=== INPUT DATA ===
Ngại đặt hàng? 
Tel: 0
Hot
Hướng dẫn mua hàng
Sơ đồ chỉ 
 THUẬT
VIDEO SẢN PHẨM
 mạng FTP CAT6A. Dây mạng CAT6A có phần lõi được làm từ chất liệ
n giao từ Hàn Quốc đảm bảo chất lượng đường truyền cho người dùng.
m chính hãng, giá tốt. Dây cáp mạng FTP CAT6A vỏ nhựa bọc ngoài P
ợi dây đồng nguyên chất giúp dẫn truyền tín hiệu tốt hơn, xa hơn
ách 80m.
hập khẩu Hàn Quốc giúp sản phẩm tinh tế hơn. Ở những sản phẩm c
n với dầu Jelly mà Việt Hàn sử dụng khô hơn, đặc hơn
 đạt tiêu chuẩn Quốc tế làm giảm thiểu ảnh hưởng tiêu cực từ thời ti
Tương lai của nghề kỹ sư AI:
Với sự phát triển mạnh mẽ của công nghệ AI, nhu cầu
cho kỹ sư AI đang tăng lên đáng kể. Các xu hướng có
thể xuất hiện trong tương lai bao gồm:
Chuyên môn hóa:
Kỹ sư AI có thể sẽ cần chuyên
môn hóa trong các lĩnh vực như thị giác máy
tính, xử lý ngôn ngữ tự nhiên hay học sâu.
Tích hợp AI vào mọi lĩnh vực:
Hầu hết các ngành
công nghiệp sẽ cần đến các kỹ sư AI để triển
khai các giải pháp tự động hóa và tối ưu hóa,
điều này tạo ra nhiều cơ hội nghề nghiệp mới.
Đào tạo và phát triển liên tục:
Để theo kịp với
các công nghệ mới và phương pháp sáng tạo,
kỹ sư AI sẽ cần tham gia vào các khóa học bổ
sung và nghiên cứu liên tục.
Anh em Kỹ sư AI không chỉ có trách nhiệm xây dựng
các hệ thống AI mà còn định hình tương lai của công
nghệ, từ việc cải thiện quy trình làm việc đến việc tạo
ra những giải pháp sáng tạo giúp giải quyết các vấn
===
ASSIGNMENT:
Transcribe the records. Keep every word exactly as it stands.

OUTPUT:
Ngại đặt hàng? 
Tel: 0
Hot
Hướng dẫn mua hàng
Sơ đồ chỉ 
 THUẬT
VIDEO SẢN PHẨM
 mạng FTP CAT6A. Dây mạng CAT6A có phần lõi được làm từ chất liệ
n giao từ Hàn Quốc đảm bảo chất lượng đường truyền cho người dùng.
m chính hãng, giá tốt. Dây cáp mạng FTP CAT6A vỏ nhựa bọc ngoài P
ợi dây đồng nguyên chất giúp dẫn truyền tín hiệu tốt hơn, xa hơn
ách 80m.
hập khẩu Hàn Quốc giúp sản phẩm tinh tế hơn. Ở những sản phẩm c
n với dầu Jelly mà Việt Hàn sử dụng khô hơn, đặc hơn
 đạt tiêu chuẩn Quốc tế làm giảm thiểu ảnh hưởng tiêu cực từ thời ti
Tương lai của nghề kỹ sư AI:
Với sự phát triển mạnh mẽ của công nghệ AI, nhu cầu
cho kỹ sư AI đang tăng lên đáng kể. Các xu hướng có
thể xuất hiện trong tương lai bao gồm:
Chuyên môn hóa:
Kỹ sư AI có thể sẽ cần chuyên
môn hóa trong các lĩnh vực như thị giác máy
tính, xử lý ngôn ngữ tự nhiên hay học sâu.
Tích hợp AI vào mọi lĩnh vực:
Hầu hết các ngành
công nghiệp sẽ cần đến các kỹ sư AI để triển
khai các giải pháp tự động hóa và tối ưu hóa,
điều này tạo ra nhiều cơ hội nghề nghiệp mới.
Đào tạo và phát triển liên tục:
Để theo kịp với
các công nghệ mới và phương pháp sáng tạo,
kỹ sư AI sẽ cần tham gia vào các khóa học bổ
sung và nghiên cứu liên tục.
Anh em Kỹ sư AI không chỉ có trách nhiệm xây dựng
các hệ thống AI mà còn định hình tương lai của công
nghệ, từ việc cải thiện quy trình làm việc đến việc tạo
ra những giải pháp sáng tạo giúp giải quyết các vấn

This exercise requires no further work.